Input:
┄┄┄┄┄┄┄┄┄┄

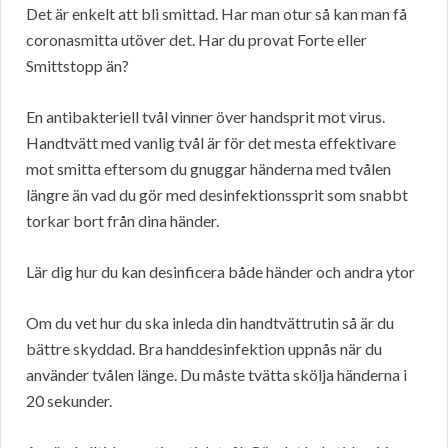
Det är enkelt att bli smittad. Har man otur så kan man få
coronasmitta utöver det. Har du provat Forte eller
Smittstopp än?
En antibakteriell tvål vinner över handsprit mot virus.
Handtvätt med vanlig tvål är för det mesta effektivare
mot smitta eftersom du gnuggar händerna med tvålen
längre än vad du gör med desinfektionssprit som snabbt
torkar bort från dina händer.
Lär dig hur du kan desinficera både händer och andra ytor
Om du vet hur du ska inleda din handtvättrutin så är du
bättre skyddad. Bra handdesinfektion uppnås när du
använder tvålen länge. Du måste tvätta skölja händerna i
20 sekunder.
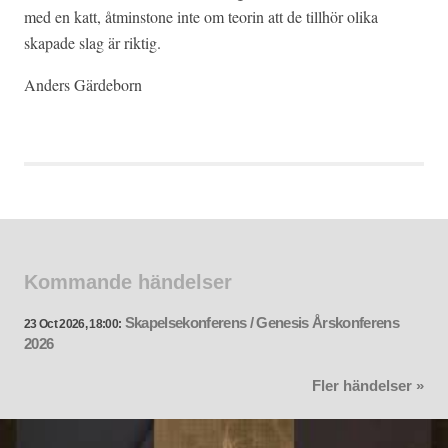
med en katt, åtminstone inte om teorin att de tillhör olika
skapade slag är riktig.
Anders Gärdeborn
Kommande händelser
Skapelsekonferens / Genesis Årskonferens
23 Oct 2026, 18:00:
2026
Fler händelser »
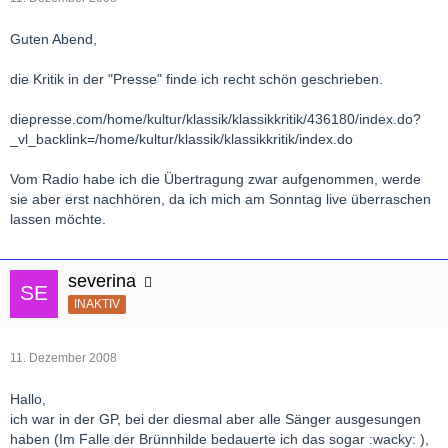
Guten Abend,
die Kritik in der "Presse" finde ich recht schön geschrieben.
diepresse.com/home/kultur/klassik/klassikkritik/436180/index.do?
_vl_backlink=/home/kultur/klassik/klassikkritik/index.do
Vom Radio habe ich die Übertragung zwar aufgenommen, werde
sie aber erst nachhören, da ich mich am Sonntag live überraschen
lassen möchte.
severina
INAKTIV
11. Dezember 2008
Hallo,
ich war in der GP, bei der diesmal aber alle Sänger ausgesungen
haben (Im Falle der Brünnhilde bedauerte ich das sogar :wacky: ),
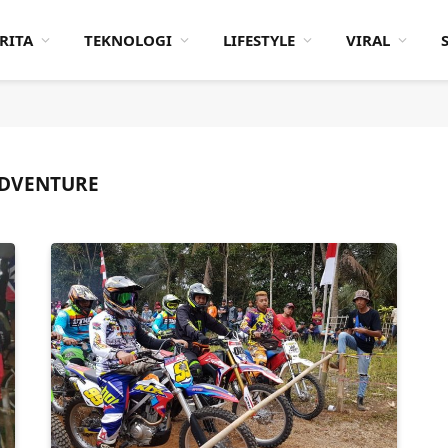
RITA
TEKNOLOGI
LIFESTYLE
VIRAL
ADVENTURE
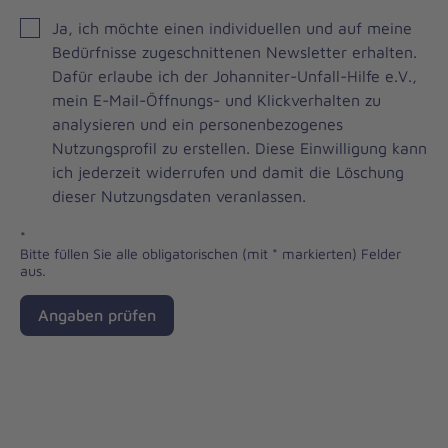
JOH
Ja, ich möchte einen individuellen und auf meine
Brevo
Bedürfnisse zugeschnittenen Newsletter erhalten.
Newsletter
Dafür erlaube ich der Johanniter-Unfall-Hilfe e.V.,
Checkbox
mein E-Mail-Öffnungs- und Klickverhalten zu
analysieren und ein personenbezogenes
Nutzungsprofil zu erstellen. Diese Einwilligung kann
ich jederzeit widerrufen und damit die Löschung
dieser Nutzungsdaten veranlassen.
*
Bitte füllen Sie alle obligatorischen (mit * markierten) Felder
aus.
Angaben prüfen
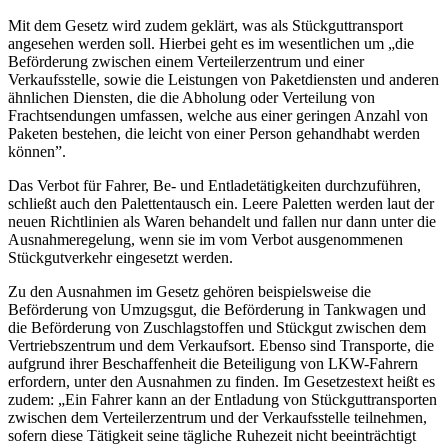
Mit dem Gesetz wird zudem geklärt, was als Stückguttransport
angesehen werden soll. Hierbei geht es im wesentlichen um „die
Beförderung zwischen einem Verteilerzentrum und einer
Verkaufsstelle, sowie die Leistungen von Paketdiensten und anderen
ähnlichen Diensten, die die Abholung oder Verteilung von
Frachtsendungen umfassen, welche aus einer geringen Anzahl von
Paketen bestehen, die leicht von einer Person gehandhabt werden
können”.
Das Verbot für Fahrer, Be- und Entladetätigkeiten durchzuführen,
schließt auch den Palettentausch ein. Leere Paletten werden laut der
neuen Richtlinien als Waren behandelt und fallen nur dann unter die
Ausnahmeregelung, wenn sie im vom Verbot ausgenommenen
Stückgutverkehr eingesetzt werden.
Zu den Ausnahmen im Gesetz gehören beispielsweise die
Beförderung von Umzugsgut, die Beförderung in Tankwagen und
die Beförderung von Zuschlagstoffen und Stückgut zwischen dem
Vertriebszentrum und dem Verkaufsort. Ebenso sind Transporte, die
aufgrund ihrer Beschaffenheit die Beteiligung von LKW-Fahrern
erfordern, unter den Ausnahmen zu finden. Im Gesetzestext heißt es
zudem: „Ein Fahrer kann an der Entladung von Stückguttransporten
zwischen dem Verteilerzentrum und der Verkaufsstelle teilnehmen,
sofern diese Tätigkeit seine tägliche Ruhezeit nicht beeinträchtigt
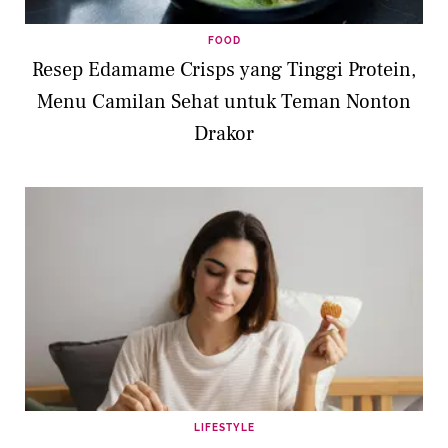
FOOD
Resep Edamame Crisps yang Tinggi Protein,
Menu Camilan Sehat untuk Teman Nonton
Drakor
LIFESTYLE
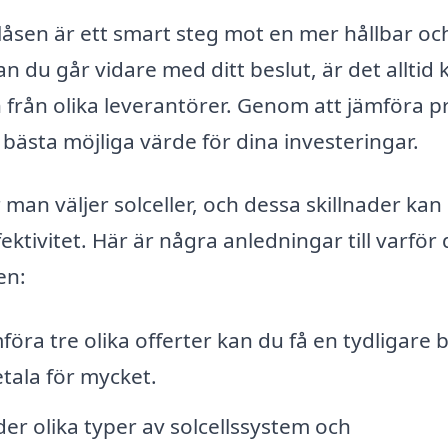
allåsen är ett smart steg mot en mer hållbar oc
 du går vidare med ditt beslut, är det alltid 
 från olika leverantörer. Genom att jämföra pr
 bästa möjliga värde för dina investeringar.
 man väljer solceller, och dessa skillnader kan
tivitet. Här är några anledningar till varför 
en:
ra tre olika offerter kan du få en tydligare b
tala för mycket.
er olika typer av solcellssystem och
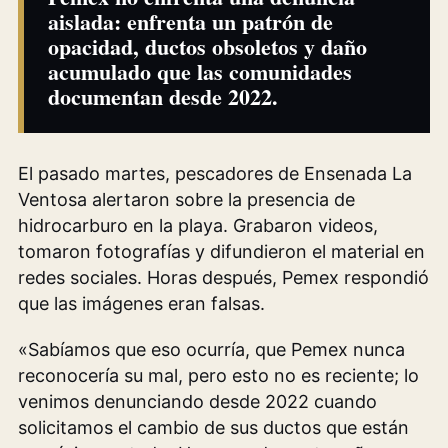
aislada: enfrenta un patrón de
opacidad, ductos obsoletos y daño
acumulado que las comunidades
documentan desde 2022.
El pasado martes, pescadores de Ensenada La
Ventosa alertaron sobre la presencia de
hidrocarburo en la playa. Grabaron videos,
tomaron fotografías y difundieron el material en
redes sociales. Horas después, Pemex respondió
que las imágenes eran falsas.
«Sabíamos que eso ocurría, que Pemex nunca
reconocería su mal, pero esto no es reciente; lo
venimos denunciando desde 2022 cuando
solicitamos el cambio de sus ductos que están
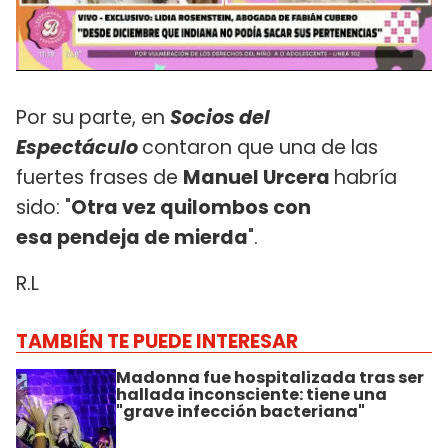
Por su parte, en
Socios del
Espectáculo
contaron que una de las
fuertes frases de
Manuel Urcera
habría
sido: "
Otra vez quilombos con
esa pendeja de mierda
".
R.L
TAMBIÉN TE PUEDE INTERESAR
Madonna fue hospitalizada tras ser
hallada inconsciente: tiene una
"grave infección bacteriana"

┄┄┄┄┄┄┄┄┄┄

Set down the records again verbatim, with no pictures.

Det är enkelt att bli smittad. Har man otur så kan man få
coronasmitta utöver det. Har du provat Forte eller
Smittstopp än?
En antibakteriell tvål vinner över handsprit mot virus.
Handtvätt med vanlig tvål är för det mesta effektivare
mot smitta eftersom du gnuggar händerna med tvålen
längre än vad du gör med desinfektionssprit som snabbt
torkar bort från dina händer.
Lär dig hur du kan desinficera både händer och andra ytor
Om du vet hur du ska inleda din handtvättrutin så är du
bättre skyddad. Bra handdesinfektion uppnås när du
använder tvålen länge. Du måste tvätta skölja händerna i
20 sekunder.
med en katt, åtminstone inte om teorin att de tillhör olika
skapade slag är riktig.
Anders Gärdeborn
Kommande händelser
Skapelsekonferens / Genesis Årskonferens
23 Oct 2026, 18:00:
2026
Fler händelser »
Guten Abend,
die Kritik in der "Presse" finde ich recht schön geschrieben.
diepresse.com/home/kultur/klassik/klassikkritik/436180/index.do?
_vl_backlink=/home/kultur/klassik/klassikkritik/index.do
Vom Radio habe ich die Übertragung zwar aufgenommen, werde
sie aber erst nachhören, da ich mich am Sonntag live überraschen
lassen möchte.
severina
INAKTIV
11. Dezember 2008
Hallo,
ich war in der GP, bei der diesmal aber alle Sänger ausgesungen
haben (Im Falle der Brünnhilde bedauerte ich das sogar :wacky: ),
RITA
TEKNOLOGI
LIFESTYLE
VIRAL
ADVENTURE
JOH
Ja, ich möchte einen individuellen und auf meine
Brevo
Bedürfnisse zugeschnittenen Newsletter erhalten.
Newsletter
Dafür erlaube ich der Johanniter-Unfall-Hilfe e.V.,
Checkbox
mein E-Mail-Öffnungs- und Klickverhalten zu
analysieren und ein personenbezogenes
Nutzungsprofil zu erstellen. Diese Einwilligung kann
ich jederzeit widerrufen und damit die Löschung
dieser Nutzungsdaten veranlassen.
*
Bitte füllen Sie alle obligatorischen (mit * markierten) Felder
aus.
Angaben prüfen
Mit dem Gesetz wird zudem geklärt, was als Stückguttransport
angesehen werden soll. Hierbei geht es im wesentlichen um „die
Beförderung zwischen einem Verteilerzentrum und einer
Verkaufsstelle, sowie die Leistungen von Paketdiensten und anderen
ähnlichen Diensten, die die Abholung oder Verteilung von
Frachtsendungen umfassen, welche aus einer geringen Anzahl von
Paketen bestehen, die leicht von einer Person gehandhabt werden
können”.
Das Verbot für Fahrer, Be- und Entladetätigkeiten durchzuführen,
schließt auch den Palettentausch ein. Leere Paletten werden laut der
neuen Richtlinien als Waren behandelt und fallen nur dann unter die
Ausnahmeregelung, wenn sie im vom Verbot ausgenommenen
Stückgutverkehr eingesetzt werden.
Zu den Ausnahmen im Gesetz gehören beispielsweise die
Beförderung von Umzugsgut, die Beförderung in Tankwagen und
die Beförderung von Zuschlagstoffen und Stückgut zwischen dem
Vertriebszentrum und dem Verkaufsort. Ebenso sind Transporte, die
aufgrund ihrer Beschaffenheit die Beteiligung von LKW-Fahrern
erfordern, unter den Ausnahmen zu finden. Im Gesetzestext heißt es
zudem: „Ein Fahrer kann an der Entladung von Stückguttransporten
zwischen dem Verteilerzentrum und der Verkaufsstelle teilnehmen,
sofern diese Tätigkeit seine tägliche Ruhezeit nicht beeinträchtigt
FOOD
Resep Edamame Crisps yang Tinggi Protein,
Menu Camilan Sehat untuk Teman Nonton
Drakor
LIFESTYLE
allåsen är ett smart steg mot en mer hållbar oc
 du går vidare med ditt beslut, är det alltid 
 från olika leverantörer. Genom att jämföra pr
 bästa möjliga värde för dina investeringar.
 man väljer solceller, och dessa skillnader kan
tivitet. Här är några anledningar till varför 
en:
ra tre olika offerter kan du få en tydligare b
tala för mycket.
er olika typer av solcellssystem och
aislada: enfrenta un patrón de
opacidad, ductos obsoletos y daño
acumulado que las comunidades
documentan desde 2022.
El pasado martes, pescadores de Ensenada La
Ventosa alertaron sobre la presencia de
hidrocarburo en la playa. Grabaron videos,
tomaron fotografías y difundieron el material en
redes sociales. Horas después, Pemex respondió
que las imágenes eran falsas.
«Sabíamos que eso ocurría, que Pemex nunca
reconocería su mal, pero esto no es reciente; lo
venimos denunciando desde 2022 cuando
solicitamos el cambio de sus ductos que están
Por su parte, en
Socios del
Espectáculo
contaron que una de las
fuertes frases de
Manuel Urcera
habría
sido: "
Otra vez quilombos con
esa pendeja de mierda
".
R.L
TAMBIÉN TE PUEDE INTERESAR
Madonna fue hospitalizada tras ser
hallada inconsciente: tiene una
"grave infección bacteriana"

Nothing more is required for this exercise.